FIGURE 3. ALK2 and ALK3 promotes retinal angiogenesis

(A–C) Representative overview of retinal vessels taken from inducible endothelial specific knock out of Alk1^fl/fl;Cdh5(Pac)Cre^ERT2 (A), Alk2^fl/fl;Cdh5(Pac)Cre^ERT2 (B), or Alk3^fl/fl;Cdh5(Pac)Cre^ERT2 (C) and their phenotypic wild-type littermates. Mice were injected with 50μg tamoxifen at P1, retinas were assayed P5; scale bar, 500μm. Both radial expansion and vascular density in the plexus region were significantly increased in P5 Alk1^fl/fl;Cdh5(Pac)Cre^ERT2 retinas (101±6.7% for radial expansion and 155±6.2% for vascular density compared to wildtype littermates). By contrast, deletion of either Alk2 or Alk3 significantly decreased both radial expansion (63.2±17.1% for Alk2^fl/f;Cdh5(Pac)Cre^ERT2 retinas and 56.4±14.2% for Alk3^fl/fl;Cdh5(Pac)Cre^ERT2 retinas compared to wildtype littermates) and vascular density in the plexus region (42.3±15.9% for Alk2^fl/f;Cdh5(Pac)Cre^{ERT2 l} retinas, and 61.9±12.8% for Alk3^fl/fl;Cdh5(Pac)Cre^ERT2 retinas compared to wildtype littermates). Areas within the white rectangle in middle column are shown in higher magnification (right column). While radial expansion was similarly affected by deletion of either Alk2 or Alk3, vascular density in the plexus region is more severely affected by the deletion of Alk2 than Alk3. Endothelial cells are visualized by anti- Isolectin B4 (IB4) staining. (D) Quantification of radial expansion and vascular density (% vascularized area) in inducible endothelial specific knockout of each BMPR1 (pink) and their littermates (gray) (n=5). P<0.05. Statistical significance was assessed using a Student’s unpaired t-test.

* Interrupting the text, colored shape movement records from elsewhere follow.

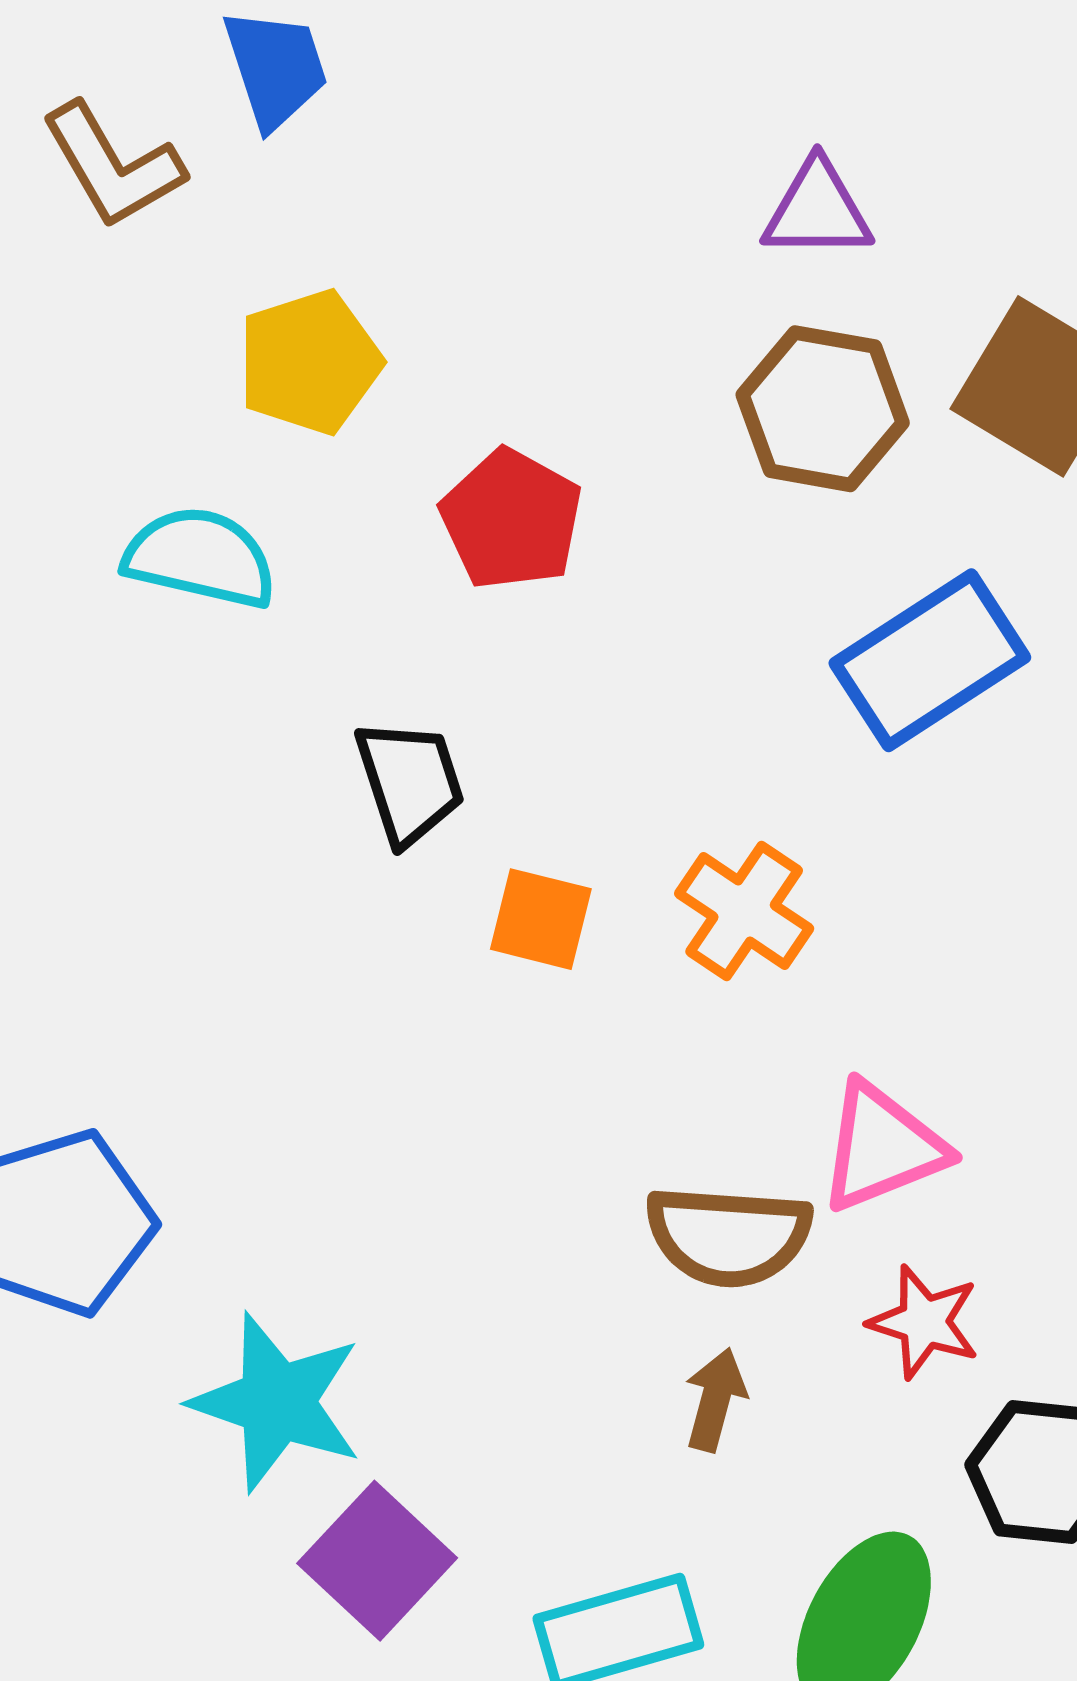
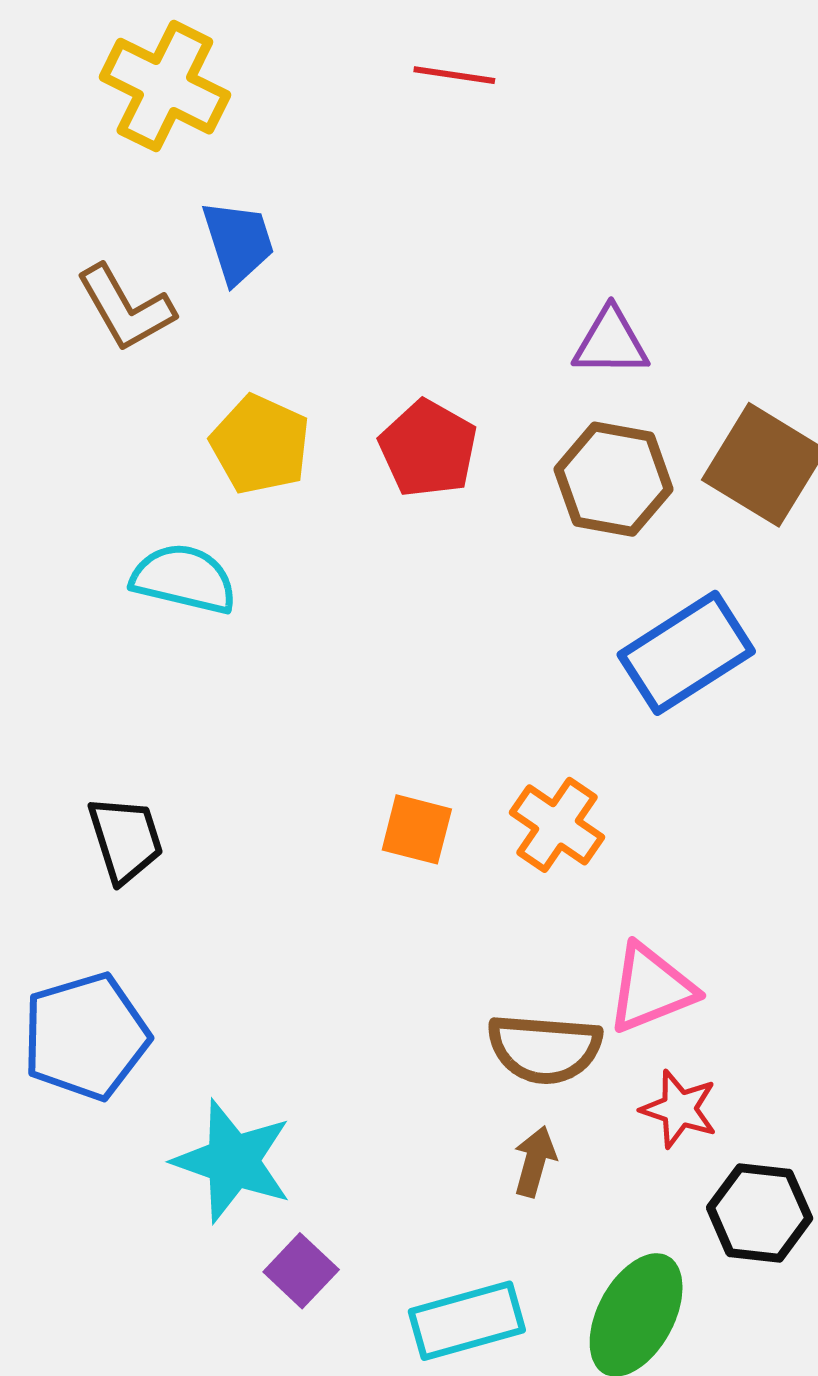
yellow pentagon: (310, 362) -> (260, 445), turned -30
red pentagon: (511, 519) -> (428, 449), moved
black trapezoid: (410, 782) -> (126, 839), moved
purple square: (377, 1561) -> (301, 1271), size x0.7

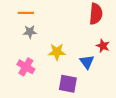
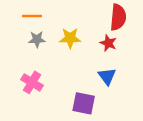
red star: (103, 46) -> (108, 43), moved
yellow star: (57, 52) -> (70, 38), moved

FIGURE 4. ALK3/BMPR2 signaling is required for the formation of angiogenic sprouts in the vascular front

(A) Representative image of vascular front in postnatal day P5 Bmpr2^fl/fl;Cdh5(Pac)Cre^ERT2 (A), Alk2^fl/fl; Cdh5(Pac)Cre^ERT2 (B), or Alk3^fl/fl;Cdh5(Pac)Cre^ERT2 Endothelial cells are visualized by anti- Isolectin B4 (IB4) staining. (C) and their phenotypic wild-type littermates. Green arrows point the angiogenic sprouts in the vascular front (n=5); scale bar, 200μm. (D) Quantification of angiogenic sprouts. The number of angiogenic sprouts in the vascular front was measured by dividing the number of angiogenic sprouts by the total length of vascular front (See Supplemental methods for detail). While the number of angiogenic sprouts in the vascular front was mildly decreased by 20% to in P5 Alk2^fl/fl retinas (8.8±0.2 compared to 10.8±1.9 in wildtype littermates), it was decreased by 45% in Bmpr2^fl/fl (6.5±1.3 in Bmpr2^fl/fl retinas compared to 11.8±1.6 in wildtype littermates), and by 53% in Alk3^fl/fl retinas (5.3±0.4 in Alk3^fl/fl retinas compared to 11.2±0.9 in wildtype littermates). P<0.05. Statistical significance was assessed using a Student’s unpaired t-test.